- Republican Guard shoulder sleeve insignia
- Active: January 2017–2024
- Disbanded: December 2024
- Country: Ba'athist Syria
- Allegiance: President of Syria
- Branch: Syrian Army
- Type: Commando Mechanized infantry Special forces
- Size: 30,000 guardsmen (as of 2017)
- Part of: Republican Guard
- Garrison/HQ: Aleppo
- Engagements: Syrian Civil War Northwestern Syria offensive (December 2019–March 2020); Northwestern Syria clashes (December 2022–November 2024); ;

Commanders
- Current Commander: Maj. Gen. Mohamad Saftly
- Deputy Commander: Maj. Gen. Nizar Yunis
- Brigade Commanders: Brig. Gen. Aqil Jumaa (106th Brigade)
- Notable commanders: Maj. Gen. Ziad Ali Salah Maj. Gen. Zeid Salih Maj. Gen. Malik Aliaa Maj. Gen. Saleh al-Abdullah Brig. Gen. Burhan Rahmun †

= 30th Division (Syria) =

The 30th Division (الفرقة 30 الحرس الجمهوري) was the only elite combined forces division of the Syrian Republican Guard (SRG), established in 2017. Its main purpose was similar to other SRG units, to protect the second largest city of Syria, Aleppo, from any foreign or domestic threats.

== Commanders ==
- Maj.
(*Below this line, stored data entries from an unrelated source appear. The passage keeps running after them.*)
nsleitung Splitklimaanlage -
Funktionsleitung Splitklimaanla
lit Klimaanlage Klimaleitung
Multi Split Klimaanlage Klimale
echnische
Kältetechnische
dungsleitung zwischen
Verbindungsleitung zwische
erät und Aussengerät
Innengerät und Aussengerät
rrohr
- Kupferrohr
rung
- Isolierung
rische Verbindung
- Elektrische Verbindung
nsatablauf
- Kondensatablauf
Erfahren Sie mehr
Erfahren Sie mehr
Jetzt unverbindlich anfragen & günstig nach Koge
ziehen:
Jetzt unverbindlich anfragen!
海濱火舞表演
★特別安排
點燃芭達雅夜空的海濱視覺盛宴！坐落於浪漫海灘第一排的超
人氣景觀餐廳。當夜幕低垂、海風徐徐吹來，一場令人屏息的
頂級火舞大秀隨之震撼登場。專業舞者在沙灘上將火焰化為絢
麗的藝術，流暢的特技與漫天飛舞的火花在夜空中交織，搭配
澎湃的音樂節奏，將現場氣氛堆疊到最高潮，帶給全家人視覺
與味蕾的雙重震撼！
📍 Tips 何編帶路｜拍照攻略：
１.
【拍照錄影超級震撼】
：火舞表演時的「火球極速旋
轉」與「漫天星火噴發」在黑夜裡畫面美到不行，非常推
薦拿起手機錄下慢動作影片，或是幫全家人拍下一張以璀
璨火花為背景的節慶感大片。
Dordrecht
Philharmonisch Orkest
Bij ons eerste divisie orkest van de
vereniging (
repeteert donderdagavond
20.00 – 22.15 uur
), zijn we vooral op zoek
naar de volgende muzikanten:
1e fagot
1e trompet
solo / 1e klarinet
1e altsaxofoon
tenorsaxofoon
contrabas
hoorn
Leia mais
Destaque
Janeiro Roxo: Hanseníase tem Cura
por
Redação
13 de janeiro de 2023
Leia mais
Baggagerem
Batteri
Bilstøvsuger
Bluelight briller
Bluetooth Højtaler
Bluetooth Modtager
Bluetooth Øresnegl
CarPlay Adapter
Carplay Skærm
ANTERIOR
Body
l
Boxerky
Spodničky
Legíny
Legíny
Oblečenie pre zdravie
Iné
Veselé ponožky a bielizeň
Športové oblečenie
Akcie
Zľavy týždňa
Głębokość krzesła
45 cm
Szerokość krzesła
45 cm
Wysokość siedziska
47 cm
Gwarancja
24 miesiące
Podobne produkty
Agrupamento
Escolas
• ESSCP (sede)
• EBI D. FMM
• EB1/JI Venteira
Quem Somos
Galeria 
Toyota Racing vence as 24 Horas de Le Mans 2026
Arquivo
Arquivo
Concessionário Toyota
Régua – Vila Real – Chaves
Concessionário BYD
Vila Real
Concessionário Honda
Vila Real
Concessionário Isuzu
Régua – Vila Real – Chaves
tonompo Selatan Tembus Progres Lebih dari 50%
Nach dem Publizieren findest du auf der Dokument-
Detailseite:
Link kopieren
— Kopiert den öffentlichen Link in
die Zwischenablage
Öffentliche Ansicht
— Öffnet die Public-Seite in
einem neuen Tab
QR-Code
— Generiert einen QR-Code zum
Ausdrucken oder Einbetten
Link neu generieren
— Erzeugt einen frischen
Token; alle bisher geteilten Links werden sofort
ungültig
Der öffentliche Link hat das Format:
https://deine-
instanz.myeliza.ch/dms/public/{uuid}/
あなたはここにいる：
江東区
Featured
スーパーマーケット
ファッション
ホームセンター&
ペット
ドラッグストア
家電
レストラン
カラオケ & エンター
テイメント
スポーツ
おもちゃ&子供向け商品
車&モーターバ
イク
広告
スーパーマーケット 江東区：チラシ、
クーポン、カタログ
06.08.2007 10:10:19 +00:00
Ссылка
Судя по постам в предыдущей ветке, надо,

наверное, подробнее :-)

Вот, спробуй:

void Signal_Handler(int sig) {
Gen. Ziad Ali Salah (January 2017—November 2017)
  - Deputy Commander: Maj. Gen. Zeid Salih
- Brig. Gen. Malik Aliaa (November 2017—December 2018)
  - Deputy Commander: Brig. Gen. Barakat Ali Barakat
- Maj. Gen. Barakat Ali Barakat (December 2018—October 2022)
  - Deputy Commander: Brig. Gen. Saleh al-Abdullah (August 2022—October 2022)
- Maj. Gen. Saleh al-Abdullah (October 2022—April 2024)
- Maj. Gen. Mohamad Saftly (April 2024—December 2024)
  - Deputy Commander: Maj. Gen. Nizar Yunis (May 2023—December 2024)

== Command structure ==
As of October 2022, according to Gregory Waters, 30th Division operated five brigades, three special forces regiments and one artillery regiment: (Note: Including units created after 2017)
- 30th Division (2022)
- 102nd Commando Brigade
- 106th Mechanized Brigade
- 123rd Special Forces Brigade
- 124th Special Forces Brigade
- 135th Mechanized Brigade
- 47th Special Forces Regiment
- 93rd Special Forces Regiment
- 147th Special Forces Regiment
- Artillery Regiment

== Combat history ==
The 30th Division was established in January 2017, following the Syrian government's regain of Aleppo city. According Kheder Khaddour, the 30th Division united Aleppo's local militias as an umbrella organization and for while retaining their independent operating structures. The Republican Guard created the new 30th Division to incorporate all its units in Aleppo under a single nominal command, and to integrate the paramilitary militias in the city (already operating under the Republican Guard supervision) into the Republican Guard organization.

The then-deputy commander of the Republican Guard and overall military commander of the 2016 Aleppo offensive, Maj. Gen. Ziad Ali Salah, was appointed in charge of the 30th Division until November 2017 with Major General Zeid Salih as his deputy. In November 2017 Brigadier General Malik Aliaa took over the command, he was later promoted as the new SRG commander. In October 2022, Major General Saleh al-Abdullah was named as a commander of the unit. By 2022, the 30th Division was rebuilt into a regular military unit composed of elite guardsmen.